Abstract. Openly accessible global-scale surface water chemistry
datasets are urgently needed to detect widespread trends and problems, to
help identify their possible solutions, and to determine critical spatial data
gaps where more monitoring is required. Existing datasets are limited with respect to
availability, sample size and/or sampling frequency, and geographic scope. These
limitations inhibit researchers from tackling emerging transboundary water chemistry
issues – for example, the detection and understanding of delayed recovery
from freshwater acidification. Here, we begin to address these limitations
by compiling the global Surface Water Chemistry (SWatCh) database, available
on Zenodo (https://doi.org/10.5281/zenodo.6484939; Rotteveel and Heubach, 2021). We collect, clean, standardize, and
aggregate open-access data provided by six national and international
programs and research groups (United Nations Environment Programme; Hartmann
et al., 2019; Environment and Climate Change Canada; the United States of
America National Water Quality Monitoring Council; the European Environment
Agency; and the United States National Science Foundation McMurdo Dry
Valleys Long-Term Ecological Research Network) in order to compile a database
containing information on sites, methods, and samples, and a geospatial
information system (GIS) shapefile
of site locations. We remove poor-quality data (e.g., values flagged
as “suspect” or “rejected”), standardize variable naming conventions and
units, and perform other data cleaning steps required for statistical
analysis. The database contains water chemistry data for streams, rivers,
canals, ponds, lakes, and reservoirs across seven continents, 24 variables,
33 722 sites, and over 5 million samples collected between 1960 and 2022.
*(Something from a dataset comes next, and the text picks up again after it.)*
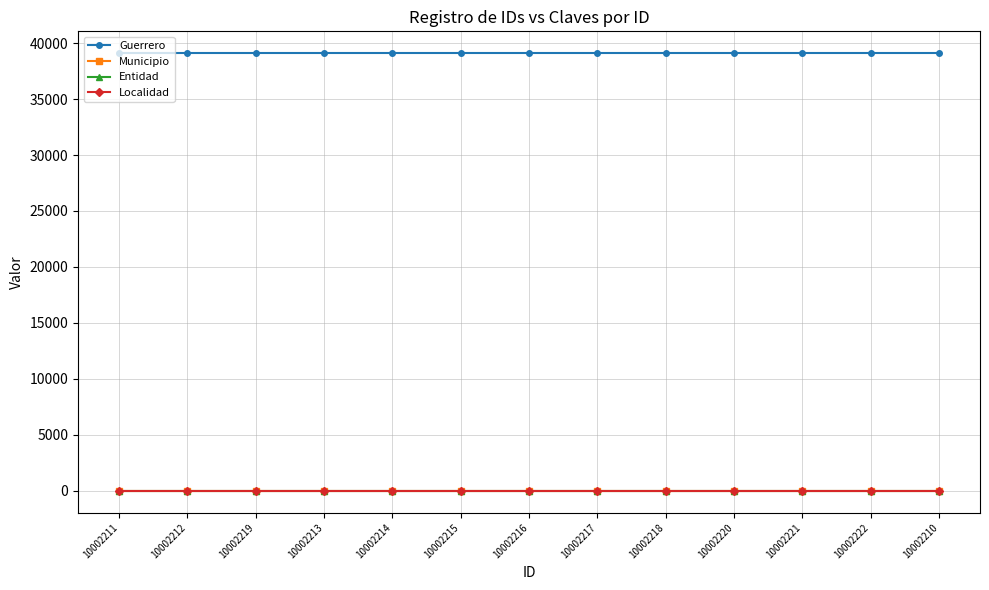

How many lines are shown in the chart?

4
Similar to prior research, we identify critical spatial data gaps on the
African and Asian continents, highlighting the need for more data collection
and sharing initiatives in these areas, especially considering that freshwater
ecosystems in these environs are predicted to be among the most heavily
impacted by climate change. We identify the main challenges associated with
compiling global databases – limited data availability, dissimilar sample
collection and analysis methodology, and reporting ambiguity – and provide
recommended solutions. By addressing these challenges and consolidating data
from various sources into one standardized, openly available, high-quality,
and transboundary database, SWatCh allows users to conduct powerful and
robust statistical analyses of global surface water chemistry.